La economía lleva buen tiempo en
graves problemas, pero las cosas dieron un salto cualitativo para peor en 2012,
cuando la pérdida de reservas llevó al Banco Central a una escasez aguda de
dólares: sólo
quedaban divisas para cubrir tres semanas de importaciones. Se produjo entonces
una devaluación y el gobierno restringió la entrega de divisas a los
importadores privados. El dólar del mercado negro se disparó; la escasez de las
cosas más básicas se volvió noticia -y, hay que decirlo con pena, hazmerreír-
mundial. Las cosas siguieron color de hormiga desde entonces, al punto que la
Cámara de la Industria de Alimentos denunció hace poco que por culpa del
gobierno, que no le suelta 2.400 millones de dólares para importar, está en
peligro la producción de comida. El caso de Polar, principal grupo empresarial
del rubro de la alimentación, al que el organismo que asigna las divisas debe
casi 500 millones, es el más conocido pero no el único. A los alimentos se
suma, como explicaba hace unos días en un detallado análisis el economista
Leonardo Vera, el de los equipos médicos y los medicamentos más básicos,
también escasos por la falta de dólares oficiales para pagar a los proveedores.
No hay industria que no esté afectada. Algunas, como la de la aviación, ya
colapsaron del todo. Otras, como la automotriz, han tenido una caída a niveles
cuartomundistas.
No hace falta ninguna imaginación o
malicia para entender por qué todo esto está traduciéndose en un descontento
popular bullente. Sólo en un año el gobierno ha tenido que hacer -medio a
escondidas- cuatro devaluaciones.
Las perspectivas económicas para
Venezuela a mediano plazo son, para colmo, muy negras por la situación del
petróleo. Como
se ha explicado en esta columna antes, el aumento de la producción de crudo por
parte de Estados Unidos -ha subido un tercio desde 2010 aproximadamente- ha
reducido las necesidades de importación de ese país, incluyendo la originada en
Venezuela. La producción va a seguir aumentando, a lo que hay que añadir que si
la extensión del famoso oldeoducto Keystone XL se termina aprobando y
ejecutando, algo que es muy probable, las refinerías estadounidenses verán sus
necesidades de crudo venezolano reducidos a una expresión mínima en comparación
con la que llegaron a tener en otro momento.

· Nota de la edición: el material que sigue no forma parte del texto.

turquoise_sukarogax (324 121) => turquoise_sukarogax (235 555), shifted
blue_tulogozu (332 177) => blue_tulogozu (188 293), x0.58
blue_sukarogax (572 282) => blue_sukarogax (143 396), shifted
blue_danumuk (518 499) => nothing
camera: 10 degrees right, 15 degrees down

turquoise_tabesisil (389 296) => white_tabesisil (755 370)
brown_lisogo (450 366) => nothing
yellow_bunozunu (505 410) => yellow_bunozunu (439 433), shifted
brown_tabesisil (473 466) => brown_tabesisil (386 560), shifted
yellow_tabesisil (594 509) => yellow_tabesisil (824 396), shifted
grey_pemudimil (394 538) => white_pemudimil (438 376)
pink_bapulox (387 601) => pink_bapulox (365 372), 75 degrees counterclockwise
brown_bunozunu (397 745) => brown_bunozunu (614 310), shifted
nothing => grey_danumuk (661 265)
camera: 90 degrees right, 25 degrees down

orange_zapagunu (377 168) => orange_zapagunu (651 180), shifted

Una economía que depende por completo
de un petróleo cuyo mercado está encogiéndose augura graves problemas. Esto,
Maduro y compañía lo saben bien. Su instinto de poder le dice que el
empeoramiento inevitable de la situación económica abonará en favor de quienes,
en la oposición venezolana, le ponen hoy a Henrique Capriles, el líder que la
representó en los comicios presidenciales de octubre de 2012 y abril de 2013,
una presión creciente para adoptar la táctica de la protesta callejera como
parte de la estrategia democrática.
Esto mismo ha abierto, por cierto, un
importante debate al interior de la oposición, parecido al que se ha dado bajo
otros regímenes de fuerza. Capriles se resiste a salir a las calles,
argumentando que ello conduce a la violencia y que ya el golpe fallido de 2002
demostró lo inútil de la táctica agresiva. Los críticos le responden que
ninguna dictadura se cayó sin presión popular y que la violencia se origina en
el gobierno, como parte de un chantaje que busca paralizar a quienes pretenden
hacer uso del derecho a manifestarse.
No está claro cómo acabará ese debate
ni es difícil prever que el gobierno de Maduro intentará sembrar toda la cizaña
posible al interior de la Mesa de la Unidad Democrática. Pero con un
calendario electoral que no prevé comicios legislativos hasta finales de 2015 y
presidenciales hasta 2019, no sería de extrañar que sean las circunstancias las
que decidan y no los líderes. Otra cosa es que, forzados por ellas, se
afiancen los liderazgos existentes o sean reemplazados por otros más adecuados
al escenario apocalíptico de la realidad.